His remarks come a day after Biden said the United States wanted Israel to allow humanitarian "pauses" to let through aid and people.

The United States, however, opposes calls from across the Arab world and some European allies for a ceasefire, saying Hamas has no intention of stopping attacks and would only use a truce to regroup.

"When I see a Palestinian child -- a boy, a girl -- pulled from the rubble of a collapsed building, that hits me in the gut as much as seeing a child in Israel or anywhere else," Blinken said.

"So this is something that we have an obligation to respond to, and we will."

- More Americans leave -

A key concern for the United States is bringing out US citizens from Gaza, with Palestinian-American groups filing lawsuits alleging that the State Department did more for Israeli-Americans in the aftermath of the October 7 Hamas attack.

US officials say efforts were impeded by the active war but that diplomacy -- including between Blinken and Qatar, which has relations with Hamas -- led to some people leaving Gaza through the Rafah crossing into Egypt on Wednesday.

Biden told reporters 74 US citizens left on Thursday, in addition to five the first day.

A young victim who was injured in Israeli bombardment is transported on a gurney at Al-Shifa hopsital in Gaza City

Blinken will spend the day Friday in Israel -- his fourth visit since the Hamas assault, including a trip to accompany Biden -- and also head to Jordan and potentially other stops before a previously scheduled trip to Asia.

Jordan, which was the second Arab nation to make peace with Israel, has withdrawn its ambassador to protest the "unprecedented humanitarian catastrophe" caused by the "ongoing Israeli war."

- Looking at 'the day after' -

Biden has vocally backed Israel despite his previously rocky relationship with Netanyahu, who leads Israel's most right-wing government in history with members staunchly opposed to the creation of an independent Palestinian state.

Blinken said the Biden administration still believed that a two-state solution was "the best guarantor -- maybe the only guarantor -- of a secure Jewish democratic Israel and a Palestinian state to which they're entitled to."

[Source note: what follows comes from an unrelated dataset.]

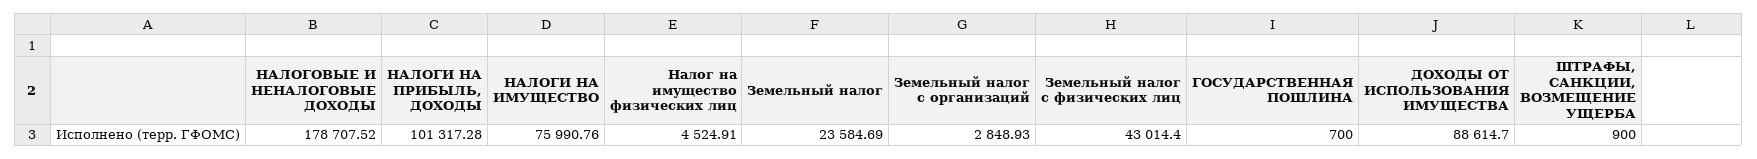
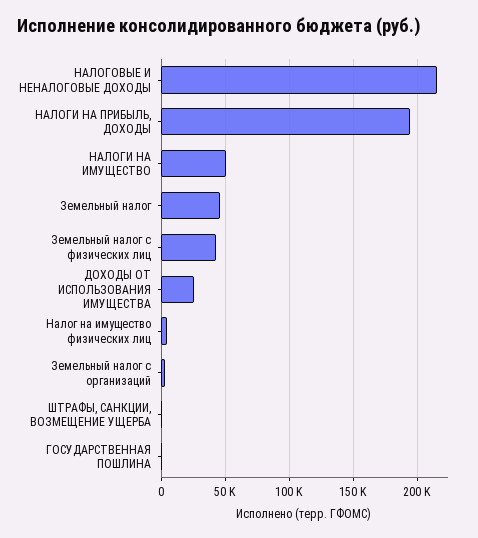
НАЛОГОВЫЕ И НЕНАЛОГОВЫЕ ДОХОДЫ: 178707.52 -> 215000
НАЛОГИ НА ПРИБЫЛЬ, ДОХОДЫ: 101317.28 -> 195000
НАЛОГИ НА ИМУЩЕСТВО: 75990.76 -> 50000
Земельный налог: 23584.69 -> 45000
ДОХОДЫ ОТ ИСПОЛЬЗОВАНИЯ ИМУЩЕСТВА: 88614.7 -> 25000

"We're focused on the day of; we also need to be focused on the day after," Blinken said.

The Biden administration has been openly critical over Israel's lack of action in the West Bank -- administered not by Hamas but the rival Palestinian Authority -- against settlers who have attacked Palestinians in tandem with the war in Gaza.

Testifying before Congress earlier this week, Blinken said the Palestinian Authority -- which Netanyahu has long sought to sideline -- should eventually take over in the Gaza Strip after an elimination of Hamas.

Hamas militants stormed into Israel from the Gaza Strip on October 7, and killed at least 1,400 people, mostly civilians who were shot, mutilated or burnt to death on the first day of the raid, according to Israeli officials, in the deadliest attack in country's 75-year history.

Across the Gaza Strip more than 9,000 have been killed, including 3,760 children, in relentless Israeli bombardments in retaliation for the attacks by the Islamist militant group, according to the latest toll from the Hamas health ministry in Gaza.